##### Selected passage
I'm not sure what this is supposed to do (looks like using the caller's addr
instead of the merged one) but now m_uaddr is never NULL, and rpcbind is
working properly with both local and remote clients (for ypserv, NFS, rstatd
rquotad). However I didn't try to understand the depths of rpcbind, and I don't
know what m_uaddr is really used for. So this change may not be the rigth one.
I leave this to someone really understanding the code :)

>How-To-Repeat:
	setup a yp server, set up several clients on a different subnet.
	It may be necessary to reboot the server once all clients are
	running to trigger the bug.
>Fix:
	See above. The proposed patch may only be a workaround for my problem,
	and not a real fix.
	Fixing this may also fix bin/10487 the rigth way.
>Release-Note:
>Audit-Trail:

From: "Dr. Rene Hexel" <rh@vip.at>
To: bouyer@hera.lip6.fr
Cc: gnats-bugs@gnats.netbsd.org
Subject: Re: bin/10686: rpcbind doesn't always DTRT with non-local networks
Date: Wed, 26 Jul 2000 15:52:59 +0200

 Manuel Bouyer wrote:

 > >Number:         10686
 > >Category:       bin
 > >Synopsis:       rpcbind doesn't always DTRT with non-local networks

   Just as a reference point: this might be the same as bin/10683 I
 submitted earlier today.

   Cheers
       ,
    Rene

Responsible-Changed-From-To: bin-bug-people->bin-bug-people,bouyer@netbsd.org 
Responsible-Changed-By: tls 
Responsible-Changed-When: Wed Mar 31 21:43:05 UTC 2004 
Responsible-Changed-Why:  
Manuel's a developer; he gets to "own" his own bug.
##########
### Apply what you read
**1.** In the rpcbind bug report, rewrite the paragraph beginning "setup a yp server" as a short list of steps.
**2.** Transcribe the passage of the rpcbind bug report starting at "I'm not sure" and ending at "the rigth one.".
##### Data below
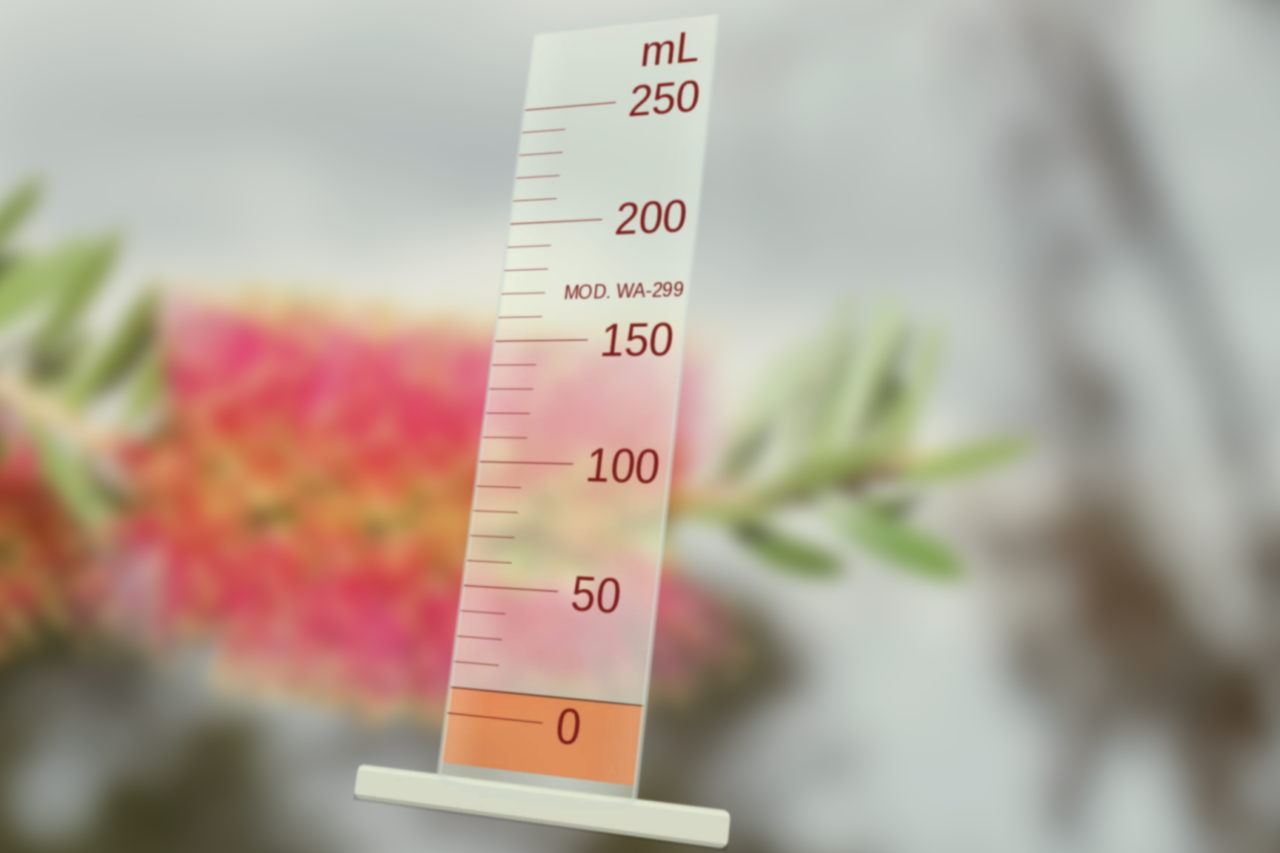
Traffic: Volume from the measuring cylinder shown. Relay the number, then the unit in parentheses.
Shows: 10 (mL)
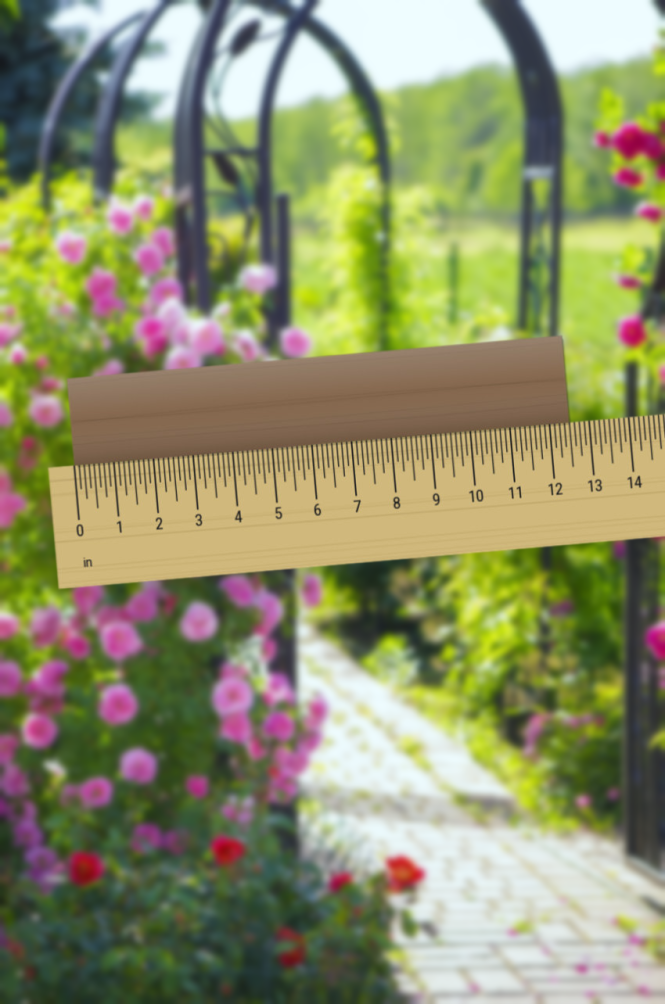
##########
### Exercise solutions
**1.**
- Set up a yp server.
- Set up several clients on a different subnet.
- Once all clients are running, reboot the server if needed to trigger the bug.

**2.**
I'm not sure what this is supposed to do (looks like using the caller's addr
instead of the merged one) but now m_uaddr is never NULL, and rpcbind is
working properly with both local and remote clients (for ypserv, NFS, rstatd
rquotad). However I didn't try to understand the depths of rpcbind, and I don't
know what m_uaddr is really used for. So this change may not be the rigth one.